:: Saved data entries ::
┌──

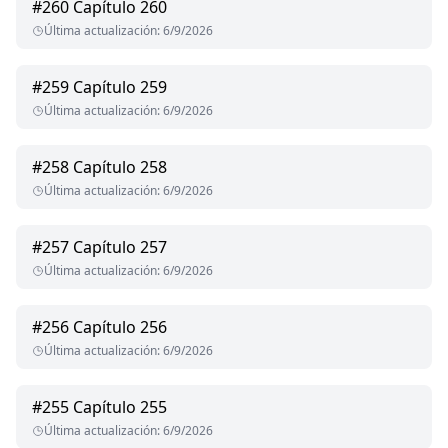
#
260
Capítulo 260
Última actualización
:
6/9/2026
#
259
Capítulo 259
Última actualización
:
6/9/2026
#
258
Capítulo 258
Última actualización
:
6/9/2026
#
257
Capítulo 257
Última actualización
:
6/9/2026
#
256
Capítulo 256
Última actualización
:
6/9/2026
#
255
Capítulo 255
Última actualización
:
6/9/2026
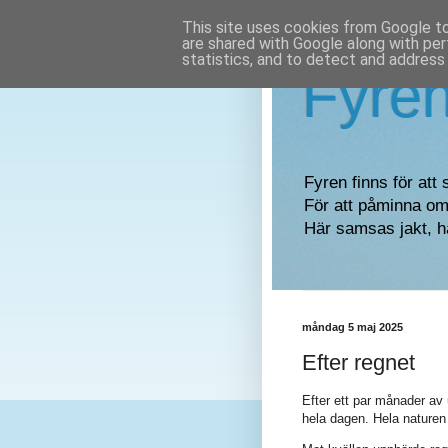
This site uses cookies from Google to 
are shared with Google along with per
statistics, and to detect and address
Fyre
Fyren finns för att 
För att påminna om 
Här samsas jakt, h
måndag 5 maj 2025
Efter regnet
Efter ett par månader av 
hela dagen. Hela naturen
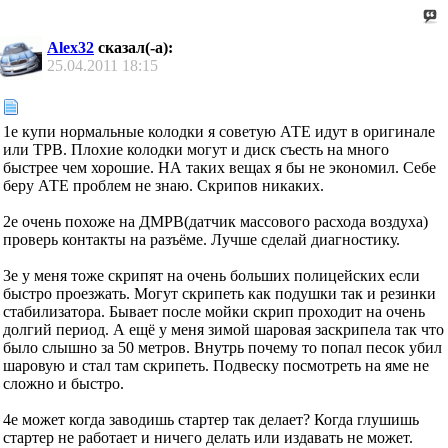
Alex32
сказал(-а):
25.04.2011
18:15
1е купи нормальные колодки я советую АТЕ идут в оригинале
или ТРВ. Плохие колодки могут и диск съесть на много
быстрее чем хорошие. НА таких вещах я бы не экономил. Себе
беру АТЕ проблем не знаю. Скрипов никаких.
2е очень похоже на ДМРВ(датчик массового расхода воздуха)
проверь контакты на разъёме. Лучше сделай диагностику.
3е у меня тоже скрипят на очень больших полицейских если
быстро проезжать. Могут скрипеть как подушки так и резинки
стабилизатора. Бывает после мойки скрип проходит на очень
долгий период. А ещё у меня зимой шаровая заскрипела так что
было слышно за 50 метров. Внутрь почему то попал песок убил
шаровую и стал там скрипеть. Подвеску посмотреть на яме не
сложно и быстро.
4е может когда заводишь стартер так делает? Когда глушишь
стартер не работает и ничего делать или издавать не может.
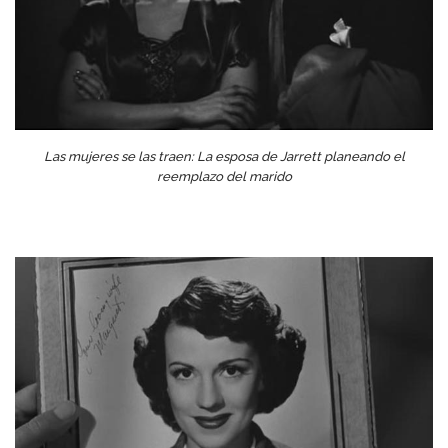
Las mujeres se las traen: La esposa de Jarrett planeando el
reemplazo del marido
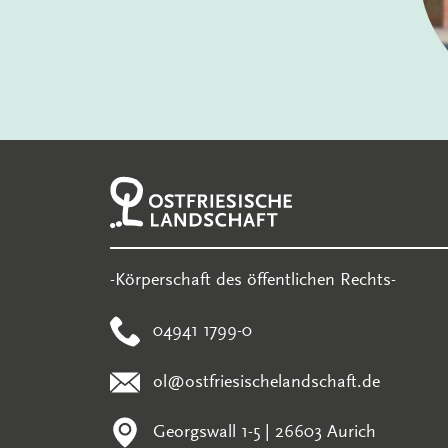
-Körperschaft des öffentlichen Rechts-
04941 1799-0
ol@ostfriesischelandschaft.de
Georgswall 1-5 | 26603 Aurich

└──

:: ASSIGNMENT ::
Copy all the entries above, swapping "Última actualización" for "Last updated" wherever it occurs and changing nothing else. Omit the pictures.

:: RESPONSE FOR THIS EXERCISE ::
#
260
Capítulo 260
Last updated
:
6/9/2026
#
259
Capítulo 259
Last updated
:
6/9/2026
#
258
Capítulo 258
Last updated
:
6/9/2026
#
257
Capítulo 257
Last updated
:
6/9/2026
#
256
Capítulo 256
Last updated
:
6/9/2026
#
255
Capítulo 255
Last updated
:
6/9/2026
This site uses cookies from Google to 
are shared with Google along with per
statistics, and to detect and address
Fyre
Fyren finns för att 
För att påminna om 
Här samsas jakt, h
måndag 5 maj 2025
Efter regnet
Efter ett par månader av 
hela dagen. Hela naturen
Alex32
сказал(-а):
25.04.2011
18:15
1е купи нормальные колодки я советую АТЕ идут в оригинале
или ТРВ. Плохие колодки могут и диск съесть на много
быстрее чем хорошие. НА таких вещах я бы не экономил. Себе
беру АТЕ проблем не знаю. Скрипов никаких.
2е очень похоже на ДМРВ(датчик массового расхода воздуха)
проверь контакты на разъёме. Лучше сделай диагностику.
3е у меня тоже скрипят на очень больших полицейских если
быстро проезжать. Могут скрипеть как подушки так и резинки
стабилизатора. Бывает после мойки скрип проходит на очень
долгий период. А ещё у меня зимой шаровая заскрипела так что
было слышно за 50 метров. Внутрь почему то попал песок убил
шаровую и стал там скрипеть. Подвеску посмотреть на яме не
сложно и быстро.
4е может когда заводишь стартер так делает? Когда глушишь
стартер не работает и ничего делать или издавать не может.
Las mujeres se las traen: La esposa de Jarrett planeando el
reemplazo del marido
-Körperschaft des öffentlichen Rechts-
04941 1799-0
ol@ostfriesischelandschaft.de
Georgswall 1-5 | 26603 Aurich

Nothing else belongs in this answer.